When I was young I had a gym teacher. Remember those? And the Presidential Fitness Test? I never passed it.
Anyway, back in second grade my gym teacher, Ms. Burke, said something that stuck in my craw even more memorably and painfully than the time she wrote an “L” in magic marker on my left hand because me and Curtis, my very round square dancing partner, could not square dance. Of course I did not change his name.
Ms. Burke said: “Everybody is Irish on St. Patrick’s Day.”
Maybe I was feeling indignant on Curtis’ behalf, or perhaps I was still smarting myself from our square-dance shakedown. This notion that everybody could just automatically be for the day something that I was born to be everyday — Irish! — really insulted my grade-two Gaelic pride.

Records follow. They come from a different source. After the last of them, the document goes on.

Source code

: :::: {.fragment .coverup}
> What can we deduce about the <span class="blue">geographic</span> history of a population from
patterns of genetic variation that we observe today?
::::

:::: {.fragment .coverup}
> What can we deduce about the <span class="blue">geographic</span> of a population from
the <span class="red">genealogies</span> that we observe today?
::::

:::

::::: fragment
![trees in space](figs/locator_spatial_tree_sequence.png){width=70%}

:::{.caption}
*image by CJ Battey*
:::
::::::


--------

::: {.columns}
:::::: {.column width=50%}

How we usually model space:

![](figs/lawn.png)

I was so sure that Ms. Burke was so wrong that I did not even ask my mom or my dad for clarification. I was Irish. Not everybody was. In my suburban midwestern gym class I looked like pretty much everyone else. Being Irish by virtue of my crazy consonant-ridden surname was all I had to hang any sort of ethnic identity on, and I wouldn’t give it up without a fight.
In the years that have passed, my Irishness has become something I don’t need to assert. There are several reasons that I’ve eased up on my Gaelic pride. For one, I figured out that a lot of people in my midsize midwestern town are, indeed, somewhat or very much Irish. Turns out Irish people came to America in droves, and then they had droves of children. I could stop being so damned snooty about being marginally Irish. So I did. For another, I went to England in the late ’90s and every time I flashed my passport folks would ask me if I knew the famous footballer with red hair whose surname I happened to share. It felt grand to be someplace where people already knew my name and how to pronounce it. In my mid-twenties which happened just a couple years ago, the freckles kind of took me over and announced to the world: “Kiss me, I’m Irish every day.” Or so I’d like to think. I’d rather they say that than “Look at me. I am seriously sun damaged!”
Eventually, I had four children who are half Indian, and the first one was born with orange hair! Take that, St. Patrick!
This year’s build up to St. Patrick’s Day, I saw Facebook friends’ photos and weekend bar stumbles down my city’s streets (we have a lot of bars, okay!) awash in green gear. People were quoting proverbs, writing limericks, having parties, watching parades and I was doing nothing but having my last name and my freckles and giving my eldest child some sunscreen before he went skiiing.
After he left with my latest anti-UV ray lecture still ringing in his ears and a tiny tube of SPF 125 I looked at my remaining three kids. We would honor our heritage on this day, I decided, by going to our favorite Indian restaurant. It wasn’t Irish, but it was something. It was a heritage and it’s their heritage and every day I know I’m not doing quite enough to honor it, or to raise them in the understanding that their grandparents were part of this incredible immigrant experience that has shaped my children’s lives in ways they can’t yet understand. They really can live between two worlds, someday, if they want. They’ve been abroad twice, eat cilantro on a near daily basis and can count to ten in Gujarati. I couldn’t boast any of those things until my early 20s, and I’m still struggling to remember the Gujarati word for “five.”
So Sunday afternoon it was off to the buffet. On the “party table” — that’s what I call the buffet table with the desserts and chai on it — was one of my ultimate favorite Indian party foods: pani poori. Unless you’ve had it before, it’s hard to know exactly what to make of the whole experience: puffed white shells, spiced garbanzo beans, diced and spiced potatoes, red onion and brown broth.
My kids have had it before, but this St. Pat’s Day eve they were immune to the charm and complexity of it all. “Oh! I love pani poori!” my nine-year-old exclaimed. But in the end, his plate was a disappointing, mostly monochromatic display of dietary boredom. Turns out that he just likes the poori.
My daughter’s plate was even worse.
Indian, Irish, in-between, none of the above. Sometimes we like what we like. I’m Irish and so are my kids. I can make my own pani poori, but they won’t eat it. You can be Irish today, anyway, no day. It’s not my business. But if you do tell me you’re Irish, be ready for my sun safety lecture. Really it’s something we all should hear.